• STUDY TEXT
Content starts
Agriculture Secretary-nominee Brooke Rollins assured senators Thursday the Trump administration would provide another round of financial aid if farmers are hurt by a trade war sparked by increased tariffs.

During her confirmation hearing before the Senate Agriculture Committee, she also fielded questions on a range of other issues, including President Donald Trump's plans for mass deportations, biofuel policy, possible cuts to nutrition assistance, and Robert F. Kennedy Jr.'s Make America Healthy Again agenda.

Rollins told committee Chairman John Boozman, R-Ark.she has already spoken with former Ag Secretary Sonny Perdue several times about USDA’’s response to the trade war with China that resulted from the first Trump administration’s increased tariffs.

Rollins said the department would be “prepared to execute something similar” and pledged that she would be “working with the White House to ensure that we can close those holes for our farmers and ranchers moving forward under any sort of tariff execution in the next coming days, in the next few years.”

At another point in the hearing, she said, “We can’t reinvent the wheel. We’ve got to be able to move quickly.”

In 2018 and 2019, the first Trump administration provided farmers $23 billion through the Market Facilitation Program that was created using USDA’s Commodity Credit Corporation, according to the Government Accountability Office.

“Regarding the president's tariff agenda, I think it probably comes as no surprise to anyone sitting in this room that he believes it is a very important tool in his tool kit to … bring America back to the forefront of the world and to ensure that we have a thriving economy. But just as he did and we did in the first administration, he also understands the potential devastating impact to our farmers and our ranchers,” Rollins said.

After the hearing, she told reporters that Perdue suggested modifications to the way MFP originally operated, but she declined to discuss his recommendations.
Content ends
• INFORMATION SHOWN
Content starts
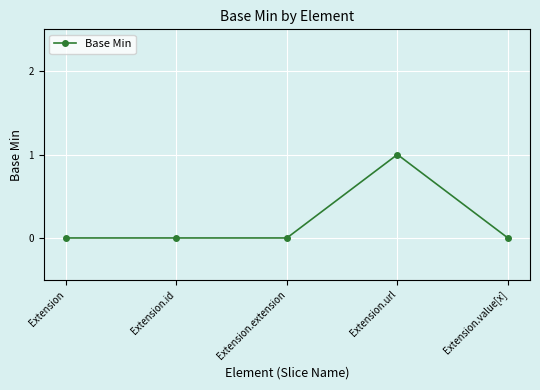

What is the label of the 3rd point from the left?

Extension.extension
Content ends
• REQUIRED TASKS
1) According to the article on Brooke Rollins's confirmation hearing, how much money did the first Trump administration give farmers through the Market Facilitation Program in 2018 and 2019?
2) Summarize the article on Brooke Rollins's confirmation hearing in two sentences.
3) Duplicate the part of the article on Brooke Rollins's confirmation hearing starting at "Rollins told committee Chairman" and ending at "administration’s increased tariffs.".

• RESPONSES FOR EACH TASK
1) $23 billion

2) At her confirmation hearing before the Senate Agriculture Committee, Agriculture Secretary-nominee Brooke Rollins assured senators that the Trump administration would provide another round of financial aid if farmers are hurt by a trade war sparked by increased tariffs. She said she had spoken several times with former Ag Secretary Sonny Perdue about the department's response to the earlier trade war with China, which included $23 billion through the Market Facilitation Program in 2018 and 2019, and that the department would be prepared to execute something similar.

3)
Rollins told committee Chairman John Boozman, R-Ark.she has already spoken with former Ag Secretary Sonny Perdue several times about USDA’’s response to the trade war with China that resulted from the first Trump administration’s increased tariffs.